Time course of mean levels of MTPNZ for P. falciparum IBSM trials (N = 7), healthy controls (N = 8) and parasitaemia. P. falciparum infection was initiated immediately after the time zero breath sample. The red vertical dotted line represents the time when antimalarial treatment was administered in the P. falciparum trial. The healthy control data shows the mean levels of the compound found at that time of day, derived from three consecutive days of measurements. The diurnal cycle is repeated over the duration of the IBSM trial, and the collection time matched to collections from the P. falciparum-infected subjects. Figure shows mean (SEM). SEM is used as a measure of precision for the estimated mean. Blue asterisks denote sampling times between 19:00 and 21:00.

Figure 2

(A) Extract of time course of mean levels of (Z)-1-methylthio-1-propene for P. falciparum CHMI trials (N = 7) (∎) and for healthy controls (N = 8) (Δ). The healthy control data shows the mean levels of the compound at the specified time of day and were derived from three consecutive days of measurement. The diurnal cycle is repeated over the duration of the CHMI trial and the collection time matched to CHMI collections. Figure shows mean(sem). Arrows indicate the peak of the compound which corresponds to 12 h after the first sample of the day is collected (i.e. between 19:00 and 21:00). Green asterisks indicate sampling times between 7:00 and 8:00. (B) Comparisons of mean (Z)-1-methylthio-1-propene levels for P. falciparum (N = 7) CHMI trial (∎) and healthy controls (N = 8) (Δ) for samples collected between 19:00 and 21:00. For the CHMI trial, breath samples were collected at 131 h (Day 5), 155 h (Day 6) and 179 h (Day 7) after infection. Values above red symbols represent the average parasitaemia (parasites μl-1) at each breath collection time point.

Figure 3

(A) Time course of levels of MTPNZ in breath of participants undergoing CHMI with P. vivax (N = 8), healthy controls (N = 8) and parasitaemia levels. Blue vertical dotted line represents the time when experimental antimalarial was administered. The healthy control data shows the mean levels of the compound found at the specified times of day, derived from three consecutive days of measurements.

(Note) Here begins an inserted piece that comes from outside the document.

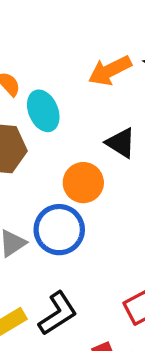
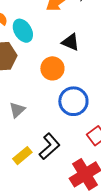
blue circle: (59, 230) -> (73, 101), moved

The diurnal cycle is repeated over the duration of the IBSM trial, and the collection time was matched to collections from the P. vivax-infected subjects. Figure shows mean(sem). (B) Comparisons of mean of MTPNZ thioether levels for P. falciparum (N = 7) and P. vivax (N = 8) CHMI trials. Both infections were initiated immediately after the baseline breath sample, taken at time zero. Red (P. falciparum) and blue (P. vivax) vertical dotted lines represent the times when the treatment was administered. Figure shows mean(sem).

Figure 4

(A) Time course of α-terpinene abundance in the breath of CHMI P. vivax volunteers (N = 8), healthy controls (N = 8) and parasitaemia. (B) Time course of α-terpinene levels for P. falciparum CHMI trials (N = 7), healthy controls (N = 8) and parasitaemia. P. vivax and P. falciparum infections were started immediately after the breath sample at time zero. The vertical dotted lines represent the time when treatments were administered. The healthy control data shows the mean levels of the compound at that the nominated time of day, derived from three consecutive days of measurement. The diurnal cycle is repeated over the duration of the IBMS trial. The collection time matched to CHMI breath collections. Figure shows mean(sem).